ASSIGNMENT: Extend the passage below on editing ineffective speech text on a video's editing track, picking up after its final sentence.

According to one or more embodiments of the present disclosure, in Example 2 of the method as described in Example 1, in response to an adjustment operation on the ineffective text, adjusting the timeline interval of the ineffective text on the editing track segment of the target video comprises at least one of:

    • in response to a first adjustment operation on the ineffective text, adjusting a length of the timeline interval of the ineffective text on the editing track segment of the target video;
    • in response to a second adjustment operation on the ineffective text, adjusting a number of timeline intervals identified on the editing track segment of the target video.

According to one or more embodiments of the present disclosure, in Example 3 of the method as described in Example 2, presenting the editing track segment of the target video on the editing interface of the target video comprises:

    • presenting the editing track segment of the target video in a track area of the editing interface and presenting an ineffective text and a non-ineffective text in the speech text in a text area of the editing interface, wherein the ineffective text is presented as a selected state in the editing interface, and the non-ineffective text is presented as a non-selected state in the editing interface.

ENTRIES SUPPLIED:
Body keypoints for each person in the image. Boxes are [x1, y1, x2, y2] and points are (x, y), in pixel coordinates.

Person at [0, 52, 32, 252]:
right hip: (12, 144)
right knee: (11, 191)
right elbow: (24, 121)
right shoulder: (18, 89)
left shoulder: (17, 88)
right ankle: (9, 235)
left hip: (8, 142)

RESPONSE:
According to one or more embodiments of the present disclosure, in Example 4 of the method as described in Example 3, adjusting the length of the timeline interval of the ineffective text on the editing track segment of the target video comprises:

    • adjusting a length of a first timeline interval of a first text on the editing track segment of the target video and updating a target text presented in the text area, the target text comprising the first text and/or a second text associated with the first text.

According to one or more embodiments of the present disclosure, in Example 5 of the method as described in Example 4, the first adjustment operation comprises a length extending operation, and updating target text presented in the text area comprises:

    • moving text content in the second text corresponding to an extended portion of the first timeline interval to the first text.

According to one or more embodiments of the present disclosure, in Example 6 of the method as described in Example 4, the first adjustment operation comprises a length shortening operation, and updating the target text presented in the text area comprises:

    • moving text content in the first text corresponding to a shortened portion of the first timeline interval to the second text; or
    • adding a second text in the text area, and moving text content in the first text corresponding to a shortened portion of the first timeline interval to the second text.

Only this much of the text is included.